RDPI: A Refine Diffusion Probability Generation Method for Spatiotemporal Data Imputation
Zijin Liu, Xiang Zhao, You Song
TL;DR
RDPI introduces a two-stage approach to spatiotemporal data imputation, combining a fast deterministic initializer with a residual-focused conditional diffusion model. By incorporating observed values into the forward diffusion process and treating the diffusion target as the residual between the initial imputation and true data, RDPI better captures spatiotemporal dependencies and uncertainty. Empirical results on traffic and air-quality datasets show RDPI achieves state-of-the-art imputation accuracy while substantially reducing sampling cost through accelerated diffusion. The method provides a principled probabilistic framework with robust performance across varying missing rates and configurations.
Abstract
Spatiotemporal data imputation plays a crucial role in various fields such as traffic flow monitoring, air quality assessment, and climate prediction.

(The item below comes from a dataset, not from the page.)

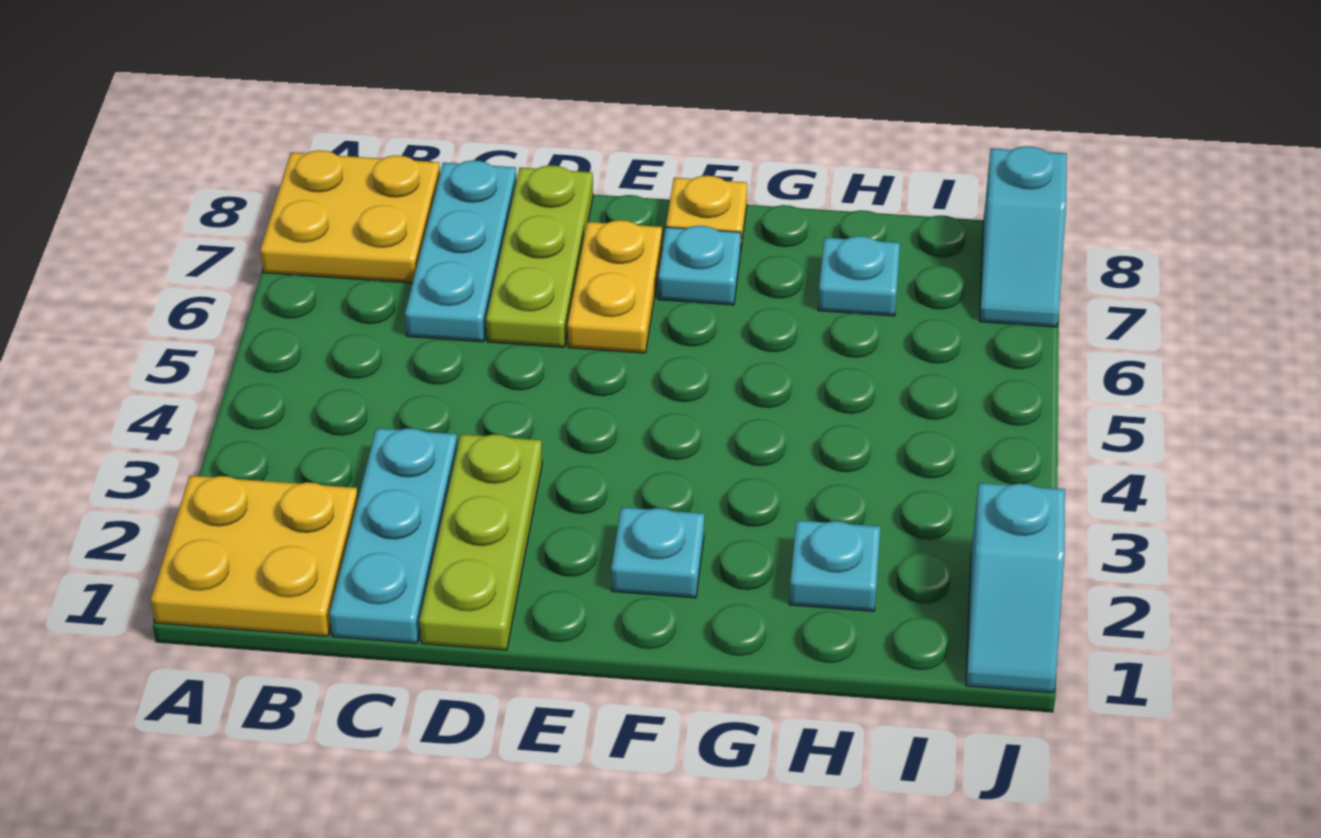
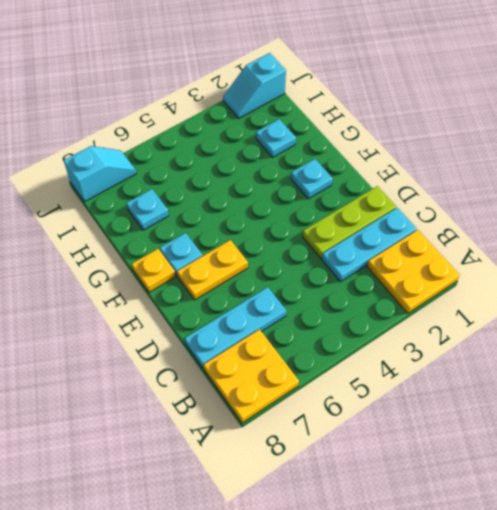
lime plate D6:D8 level 1 -> none
cyan slope J1:J2 level 1 top 2 -> cyan slope J1:J2 level 1 top 1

However, spatiotemporal data collected by sensors often suffer from temporal incompleteness, and the sparse and uneven distribution of sensors leads to missing data in the spatial dimension. Among existing methods, autoregressive approaches are prone to error accumulation, while simple conditional diffusion models fail to adequately capture the spatiotemporal relationships between observed and missing data. To address these issues, we propose a novel two-stage Refined Diffusion Probability Impuation (RDPI) framework based on an initial network and a conditional diffusion model. In the initial stage, deterministic imputation methods are used to generate preliminary estimates of the missing data. In the refinement stage, residuals are treated as the diffusion target, and observed values are innovatively incorporated into the forward process. This results in a conditional diffusion model better suited for spatiotemporal data imputation, bridging the gap between the preliminary estimates and the true values. Experiments on multiple datasets demonstrate that RDPI not only achieves state-of-the-art imputation accuracy but also significantly reduces sampling computational costs.